A
Man Down The
writer of Eternal Sunshine directs his first film by
Jason Blair
SYNECDOCHE,
NEW YORK: Written and directed by Charlie Kaufman. Cinematography,
Frederick Elmes. Music, Jon Brion. Starring Philip Seymour Hoffman,
Catherine Keener, Jennifer Jason Leigh, Samantha Morton, Michelle
Williams, Emily Watson, Diane Wiest and Hope Davis. Sony Pictures
Classics, 2008. R. 124 minutes.
Years ago, Bob Dylan was asked about the chaos in his music. “Chaos,
clocks, watermelons. It’s everything,” was Dylan’s reply, a response
which captures to a large degree the multitudes contained by Synecdoche,
New York. After writing some of the most cleverly inside-out
films of the last decade, including Being John Malkovich
and Eternal Sunshine of the Spotless Mind, Charlie Kaufman
returns with Synecdoche, a film about art and aging that,
while not as satisfying as his earlier films, cannot be said to
lack their ambition.
Philip
Seymour Hoffman in Synecdoche, New York
Caden (Philip Seymour Hoffman) sees bad news everywhere he looks.
A theater director in Schenectady, N.Y., he reads the obituaries
the way most guys read the sports page, pouring whatever passion
remains into his production of Death of a Salesman — a production
that, by the looks of things, doesn’t amount to much. Such diversions
don’t leave Caden much time for his wife Adele (Catherine Keener),
a painter of canvasses so miniscule it takes a magnifying lens to
see them. Since Caden is stiff-jointed, fatalistic and feces-obsessed,
it comes as no surprise that Adele feels closer to her friend Maria
(Jennifer Jason Leigh), a fact to which the couple’s counselor Madeleine
(Hope Davis) seems completely, narcissistically blind. When Adele
can’t make the opening night of Caden’s play, you sense the end
of their union is near; when she leaves for Berlin with their daughter
a few days later, it might indeed be seen, as Caden muses, as “the
start of something awful.”
That depends on your point of view. While Caden suffers Adele’s
rise to fame as an artist, it isn’t long before he’s bestowed with
a MacArthur “genius” grant, allowing him to create something as
deep and lasting as, well, as his loneliness and misery can generate.
It will be the play to end all plays, says Caden, a grand statement
about “earth and death and life” — and dating, among other matters.

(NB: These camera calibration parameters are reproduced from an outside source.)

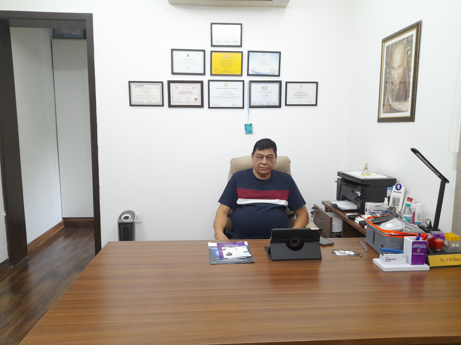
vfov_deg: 54.9
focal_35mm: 25
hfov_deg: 69.4
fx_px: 333
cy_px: 172
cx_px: 230
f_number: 2
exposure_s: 1/50
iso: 400
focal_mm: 4.6
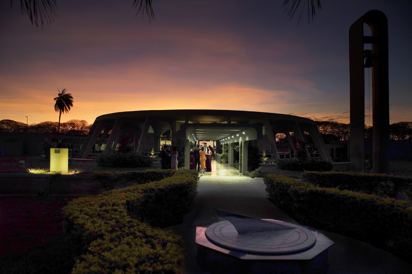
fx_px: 275
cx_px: 206
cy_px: 137
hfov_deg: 73.7
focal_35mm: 24
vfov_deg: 53.1
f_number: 4
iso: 800
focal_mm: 24
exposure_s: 1/200
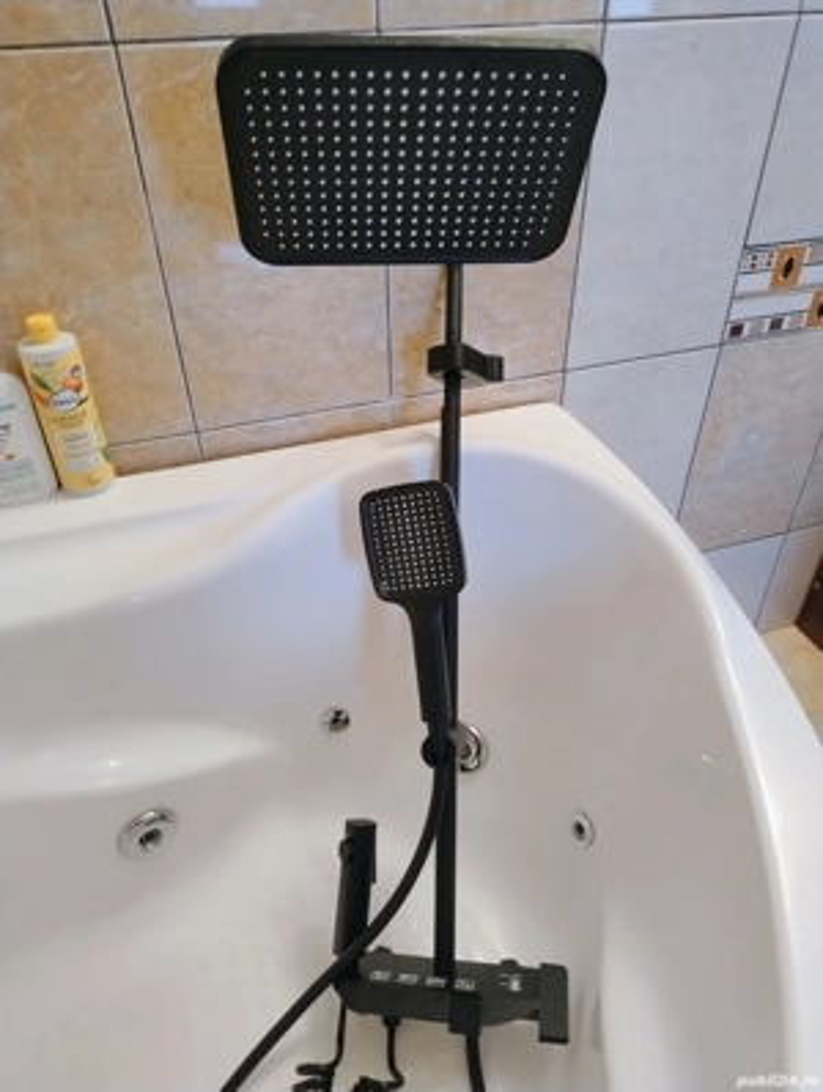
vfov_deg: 71.5
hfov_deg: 57.0
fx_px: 758
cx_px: 412
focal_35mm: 24
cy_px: 546
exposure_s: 1/33.3
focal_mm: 5.56
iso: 1328
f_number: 1.8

One of the problems with Synecdoche is how in the latter
half of the film, the darkly woven mysteries hinted at early on
— why does Caden have no sense of time? Why does Madeleine imply
Caden might be dead already? — wither and grow frail as Caden assembles
a living monument to his suffering. Granted, the film is about aging,
but does it need to feel creaky as well? As Caden sets out to capture
the world in infinite detail, the film fractures like a fragile
bone: Using characters and events from his entire life, Caden populates
a city-sized warehouse wherein he assembles, for the next 40 years,
a vast alternate reality that mirrors his lived experience.
Heady stuff, even for Kaufman, a certified master at depicting
alienation and isolation. Late in Synecdoche, some delicious
possibilities arise: When someone’s real-life husband leaves her,
Caden’s reaction is that they need to find the actor playing him
and fire him. But the line between complexity and confusion is very
fine here. As in The Truman Show, every actor, every extra
is essential, but Synecdoche lacks that film’s focus and
easy interplay with ideas. Synecdoche is strange, but it
isn’t always sensical; at times, it even feels smirky. It is largely
redeemed by a vivid female cast including Samantha Morton as Caden’s
wonderfully sweet true love and Michelle Williams as his lifelong
muse. Diane Wiest shows up late, but her role is profound; as the
world outside the warehouse gets more dangerous, chaotic and perverse
— and as the actors Caden uses begin to die off — she helps Caden
find the resolution he’d been seeking. By focusing so relentlessly
on himself, Caden finally finds something universal.
Synecdoche, New York opens Wednesday, Nov. 26, at the Bijou.